Como ficou claro, as empresas e os consumidores não terão apenas uma nota para cuidar, mas várias. De início, pelo menos três, se considerados os maiores bureaus de crédito do país. Isso quer dizer que cada pessoa ou empresa terá olhar, de tempos em tempos, esses scores, e corrigir possíveis incorreções que tenham colaborado para baixar a sua nota. 

Basicamente, quanto mais próxima de 1.000, melhor o score do consumidor ou da empresa. Mas uma boa ou uma má nota é uma questão também relativa. Uma rede varejista pode encarar um score 400 de determinado bureau uma boa nota, assim como um banco pode considerar um score bom algo acima de 500. Vai depender da metologia empregada e do perfil dessa loja ou banco. “Alguns varejistas podem entender que podem correr mais risco”, observa Martins.

Mudanças no cadastro positivo também aumentarão competição no setor

Hoje, apenas instituições autorizadas pelo Banco Central podem usar cadastros positivos para análise de crédito. Com a alteração promovida pelo projeto de lei e a regulamentação complementar que o BC publicará em seguida, fintechs (empresas financeiras que usam tecnologia para prestar serviços personalizados, como o Nubank) também poderão ser gestoras de dados.

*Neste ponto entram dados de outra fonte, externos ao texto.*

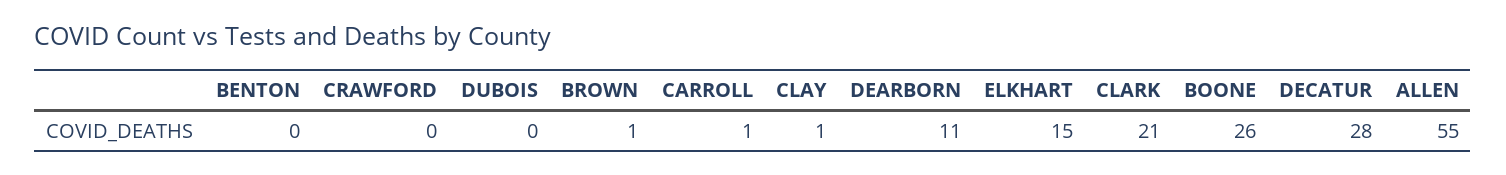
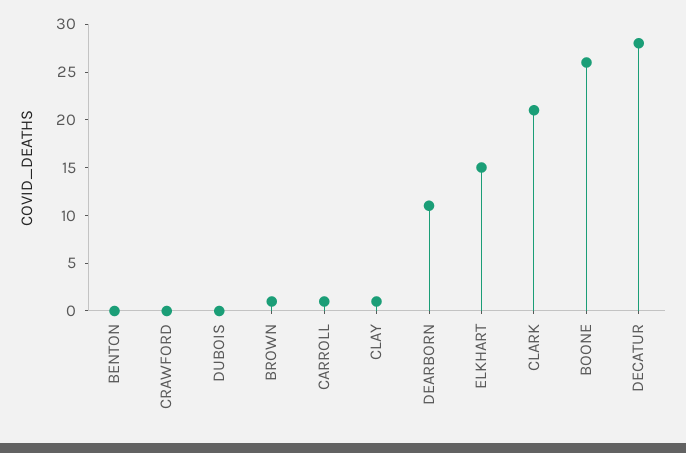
ALLEN: 55 -> none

“A tendência é de que as condições dos empréstimos melhorem se várias instituições puderem usar os dados”, diz Daniel Sivieri Arruda, pesquisador de direito e economia da FGV. “Hoje, as fintechs não têm acesso ao histórico de crédito dos consumidores, o que gera assimetrias.”

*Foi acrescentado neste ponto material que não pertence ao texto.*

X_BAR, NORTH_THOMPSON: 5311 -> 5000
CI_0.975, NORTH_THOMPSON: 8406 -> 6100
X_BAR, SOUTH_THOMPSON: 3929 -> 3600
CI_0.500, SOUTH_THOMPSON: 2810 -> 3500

Informações erradas no cadastro positivo têm de ser corrigidas em até 10 dias

Tanto o gestor do banco de dados quanto a fonte (o banco, por exemplo) podem ser responsabilizados caso um consumidor seja prejudicado injustamente pelo birô de crédito, se sua nota estiver abaixo do desejado devido a uma cobrança indevida, por exemplo. 

No caso de cadastros de inadimplementos, esse tipo de reclamação já é rotineira. No cadastro positivo, dados desfavoráveis ao consumidor seriam meses sem registro de contas pagas, atrasos no pagamento ou uma quitação de dívida renegociada, entre outros exemplos.

Pelo texto aprovado, os gestores dos dados terão até 10 dias para fazer a correção exigida pelo consumidor. Esse tempo é necessário para consultar a fonte da informação e saber se essa fonte acata a correção do consumidor.